Un dispositivo laser portatile, già utilizzato con successo per rilevare la presenza di inquinamento nell’aria, è in grado di fornire informazioni anche sulla struttura chimica di inquinanti nell’acqua, grazie all’interazione della luce con le molecole. Si tratta di una tecnologia non ‘distruttiva’ che dà risposte rapide, non richiede particolari condizioni per le misurazioni e può essere applicata direttamente sul campione senza nessuna preparazione.

Le sostanze nel mirino

“Abbiamo preso in esame – racconta Salvatore Almaviva, ricercatore Enea del Laboratorio Diagnostiche e Metrologia presso il Centro Ricerche di Frascati, coautore dello studio insieme ad Antonia Lai, Florinda Artuso, Isabella Giardina e Alessandra Pasquo – gli inquinanti più comuni che è possibile trovare nelle acque di fiumi, laghi e bacini artificiali, come conseguenza di attività agricole e industriali. Queste sostanze mettono in pericolo gli ecosistemi naturali e rappresentano un rischio per la salute di uomini e animali quando quelle stesse acque vengono utilizzate per l’irrigazione in agricoltura e l’abbeveramento del bestiame, entrando così nella nostra catena alimentare”.

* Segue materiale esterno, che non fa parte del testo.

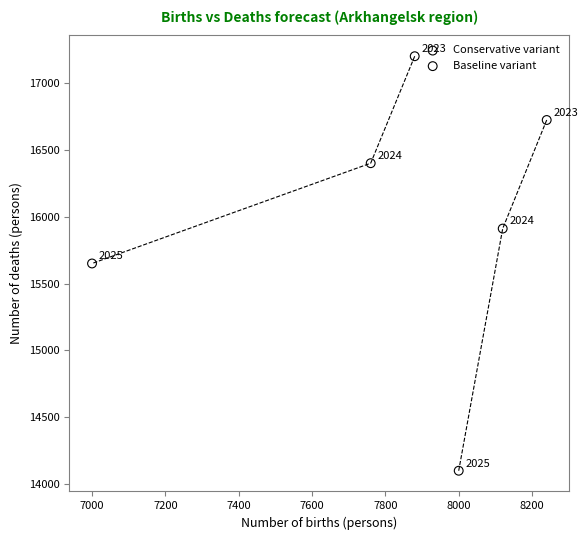

Which series contains the lowest Y value?

Baseline variant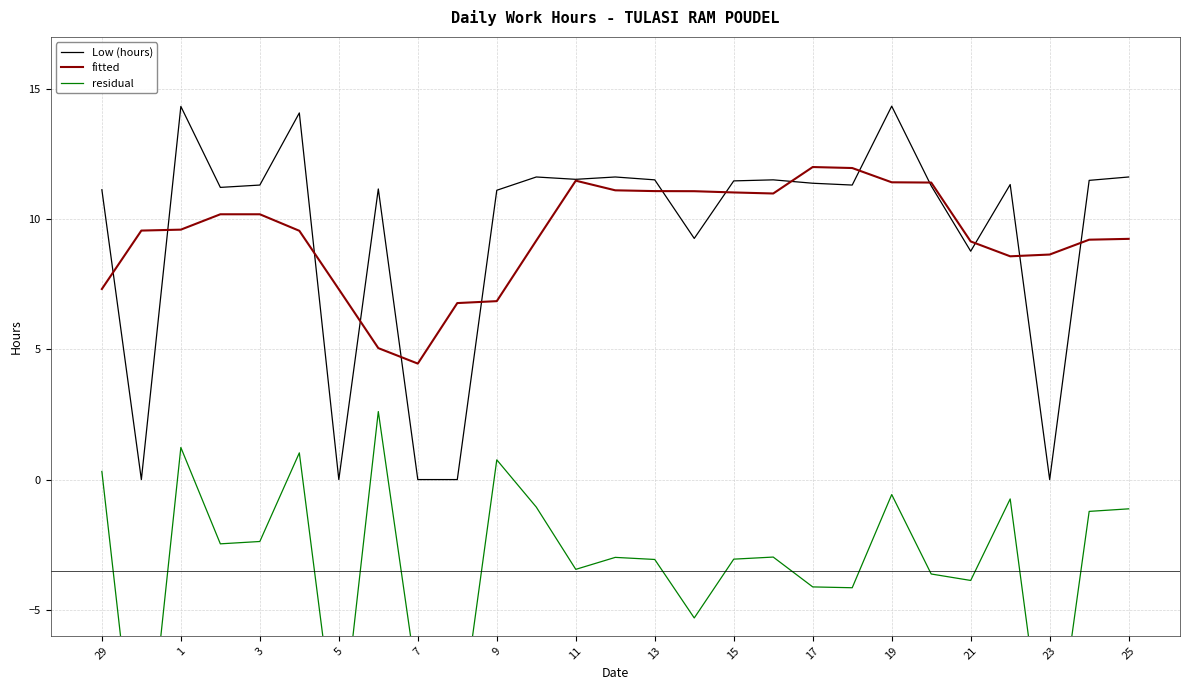

Is it true that Low (hours) equals -8.0 at 23?

False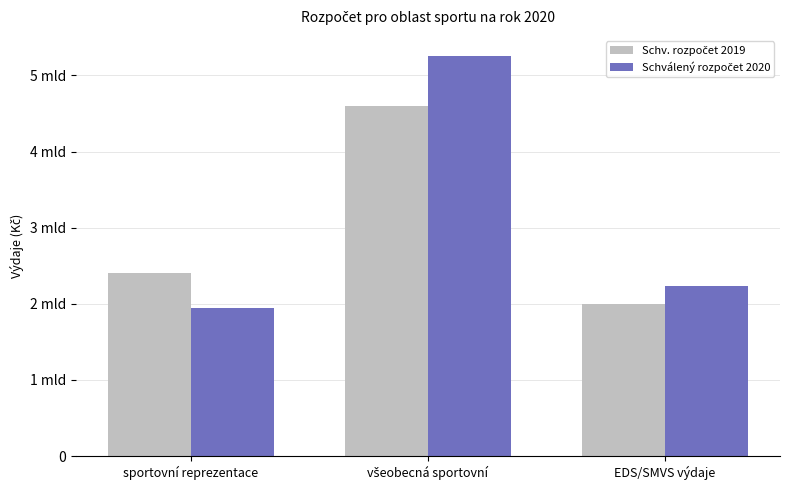

Does the chart contain stacked bars?

No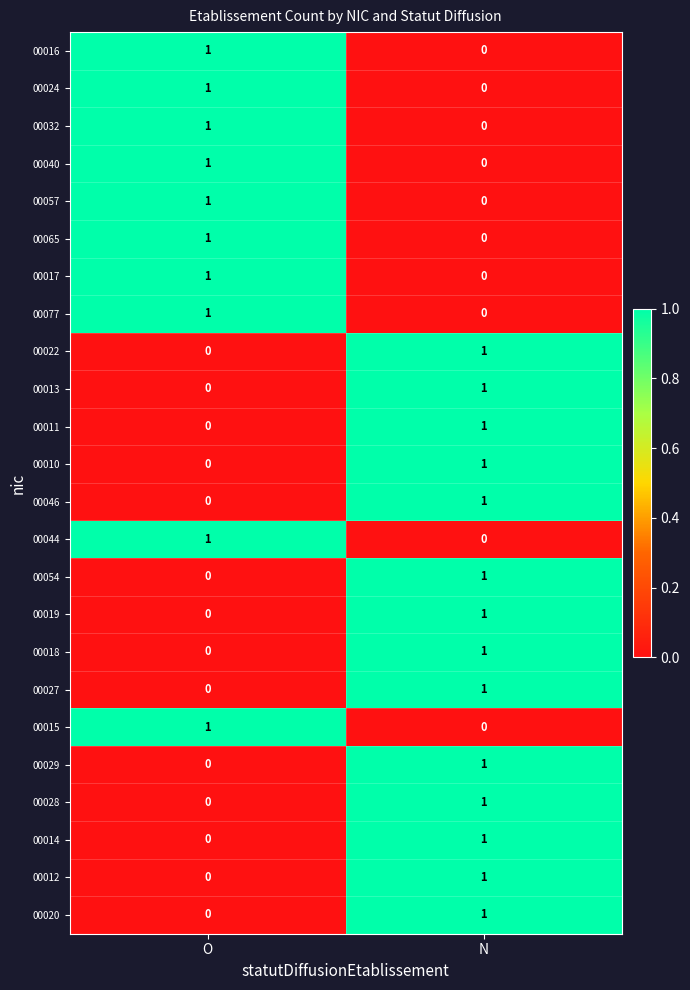

True or false: 00019 has a value of 1 at N.

True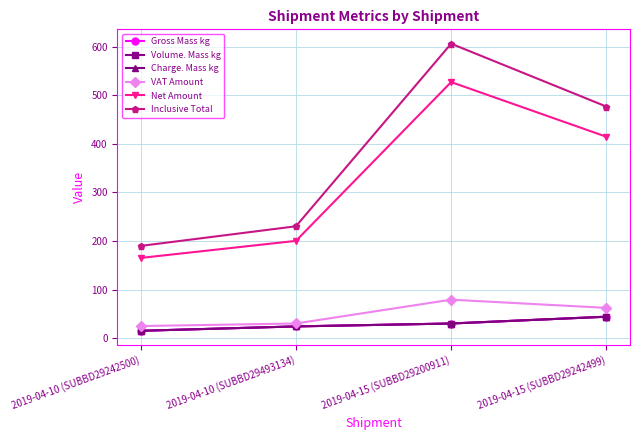

Which series has the largest total across all categories?

Inclusive Total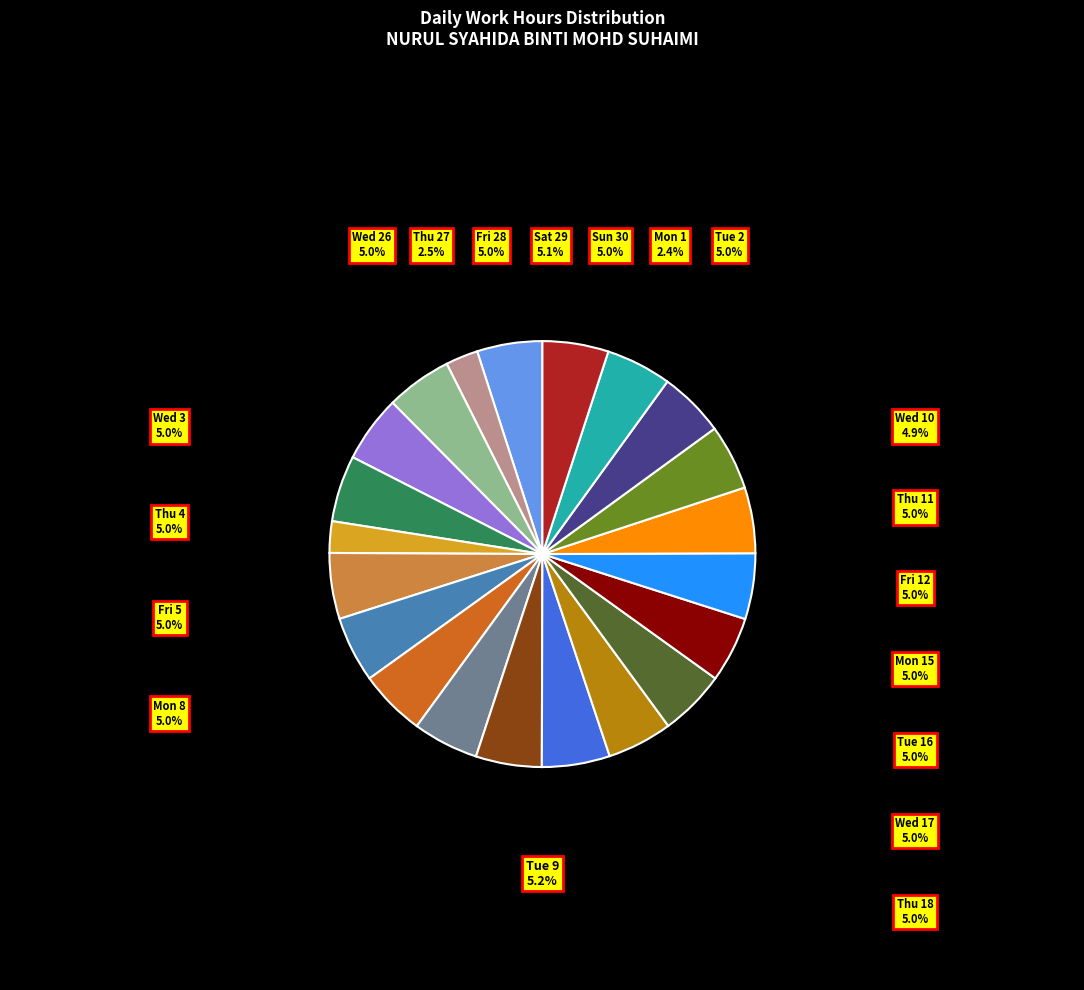

Does any single category account for the majority?

No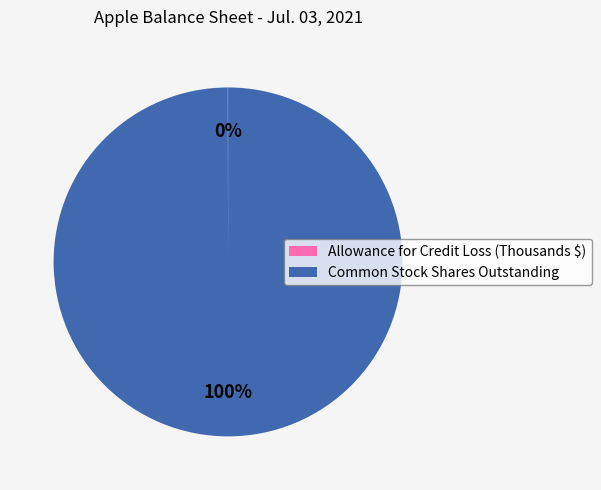

To the nearest percent, what percentage of the pie is Common Stock Shares Outstanding?

100%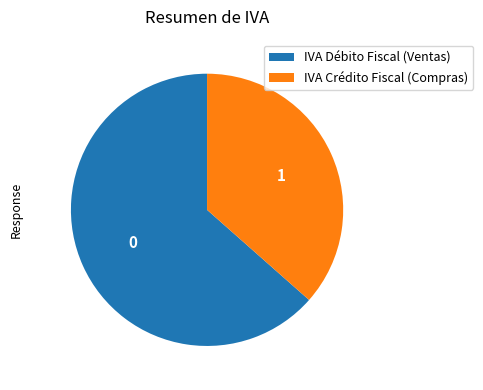

What is the smallest slice in the pie chart?

IVA Crédito Fiscal (Compras)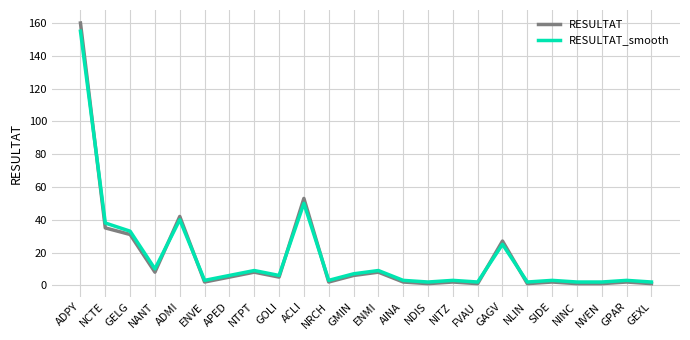

What is the total value across all series at NANT?

18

Ma di che tipo di inquinamento parliamo? La spettroscopia Raman è risultata efficace soprattutto nel rilevare livelli di concentrazioni dei nitrati fino a 20 milligrammi per litro, vale a dire al di sotto dei limiti di legge (50 mg/l), mentre per i solfiti entro il valore soglia di 500 mg/l.

Un elevato contenuto di nitrati nell’acqua potabile presenta rischi per la salute umana: queste sostanze, una volta ingerite, possono trasformarsi in nitriti, causando ad esempio la cosiddetta “sindrome del bambino blu” conseguente al blocco della capacità di trasporto di ossigeno da parte dell’emoglobina. I nitrati ingeriti hanno un ruolo potenziale nello sviluppo dei tumori del tratto digestivo, ricordano i ricercatori Enea.

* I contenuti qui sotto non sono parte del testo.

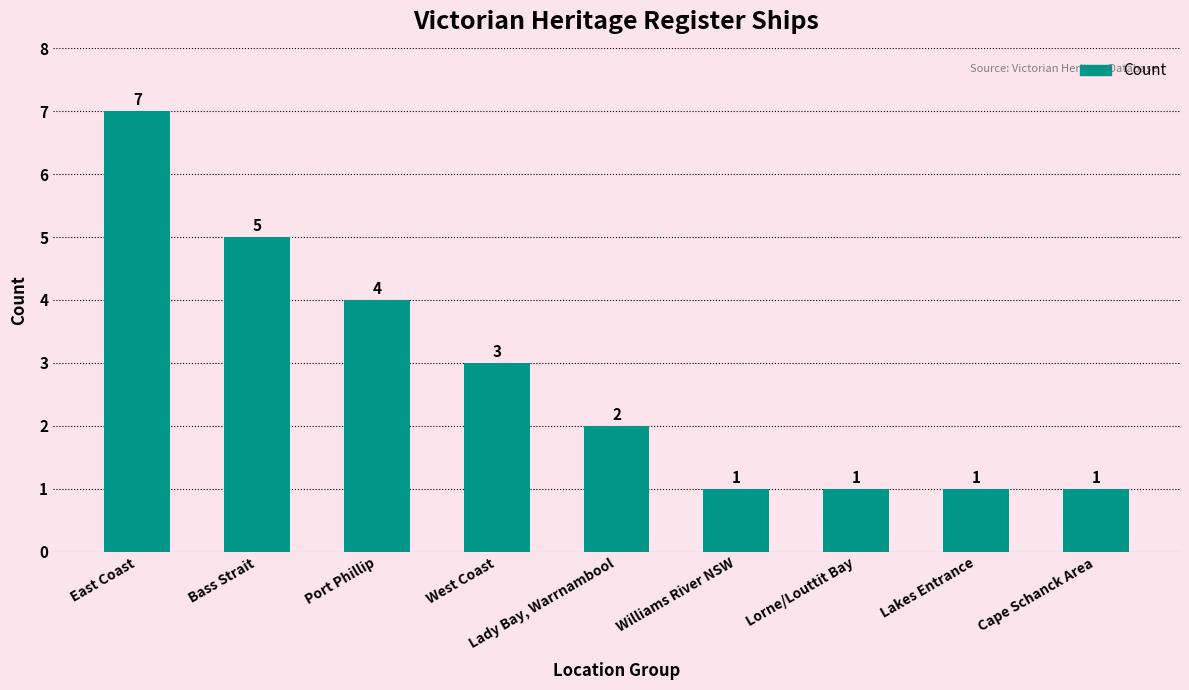

What is the difference between the second highest and second lowest values?

4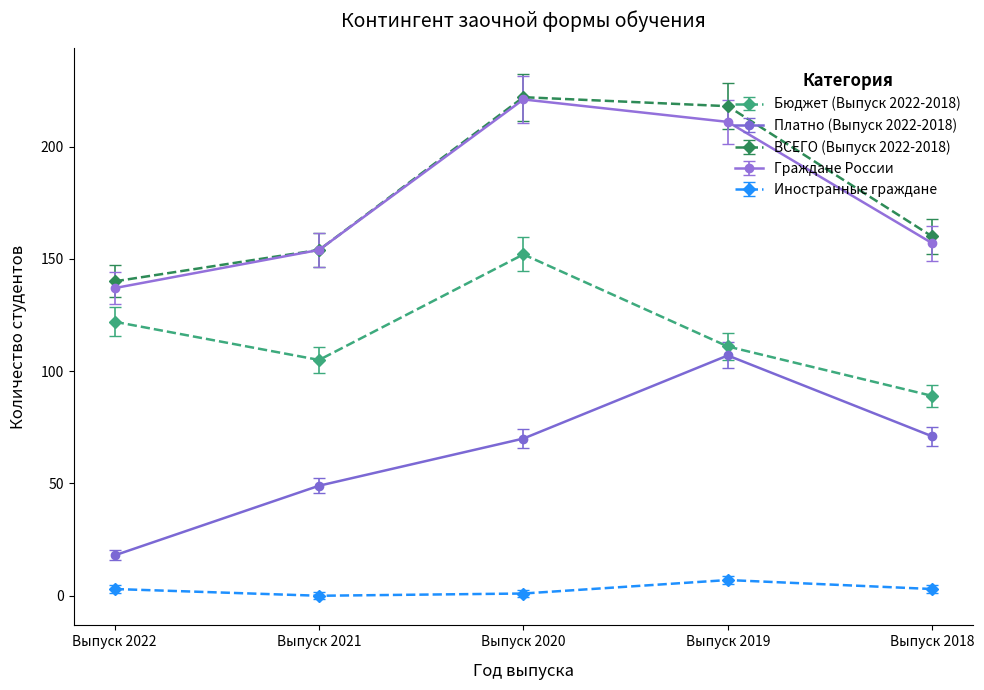

Between Выпуск 2021 and Выпуск 2020, which series saw the biggest shift?

ВСЕГО (Выпуск 2022-2018)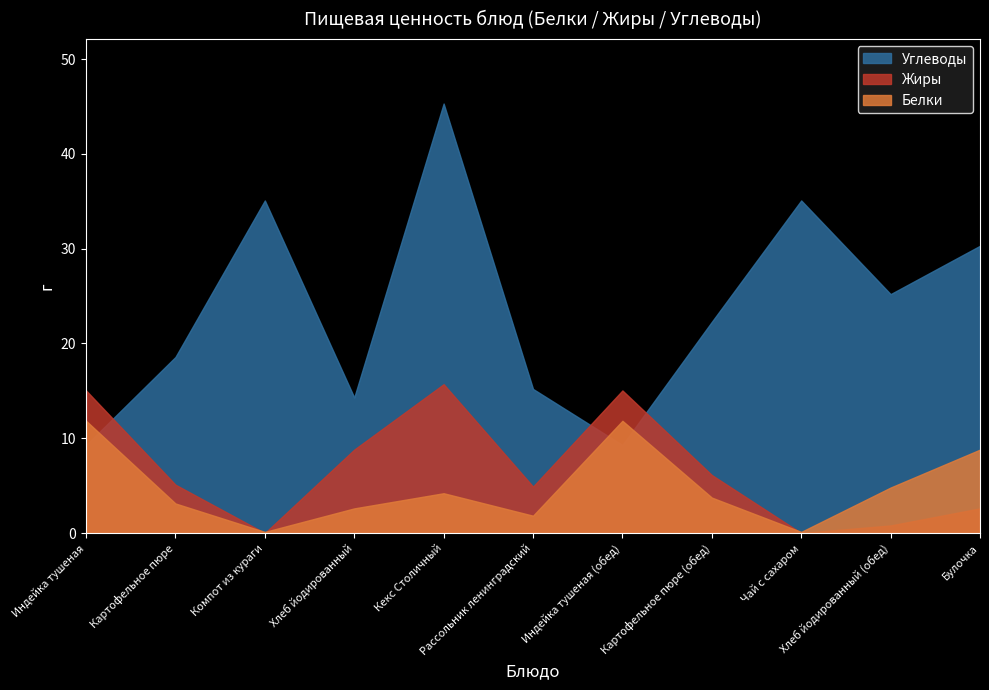

The Углеводы series shows 14.3 at Хлеб йодированный. True or false?

True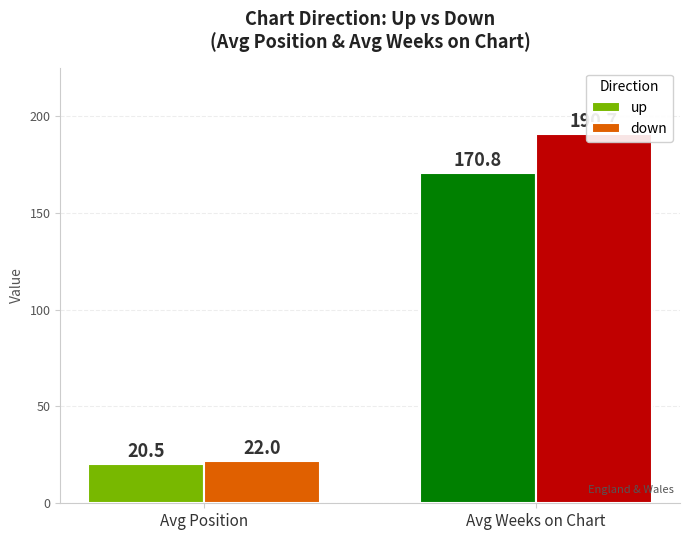

What is the difference between the maximum and minimum values in the up series?

150.3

“Per la nostra ricerca – racconta Amaviva – abbiamo preso in considerazione il solfito di sodio, utilizzato nell’industria tessile come agente sbiancante, desolforante e nelle piscine per la sua azione declorante. L’assunzione eccessiva di queste sostanze tossiche può causare danni alla salute, a partire da emicrania e asma fino a patologie più gravi. Invece, a livello ambientale, i solfiti possono portare alla formazione di pioggia acida dopo aver reagito con l’acqua”.

Il team ha esaminato anche altri indicatori di inquinamento antropico, quali i batteri coliformi, che potrebbero proliferare nelle acque utilizzate in agricoltura; il glifosato e altri inquinanti atmosferici provenienti dai gas di scarico delle automobili, che possono raggiungere i corpi idrici principalmente attraverso la loro deposizione sul terreno; i fosfati, presenti in genere nelle acque a causa dell’uso di detersivi (da scarichi domestici), concimi e i pesticidi agricoli.

Il futuro della ricerca

“La nostra tecnica di indagine – conclude Lai – si è dimostrata adeguata nel ‘dare la caccia’ a nitrati e solfiti, mentre per i fosfati servono ulteriori studi di ottimizzazione e un miglioramento della sensibilità. I risultati ottenuti finora ci incoraggiano a proseguire non solo nel monitoraggio ambientale e delle risorse idriche ma anche in altri ambiti come la qualità e sicurezza alimentare e la security, sfruttando la rapidità e semplicità del dispositivo nelle fasi di analisi e le sue caratteristiche di compattezza e maneggevolezza”.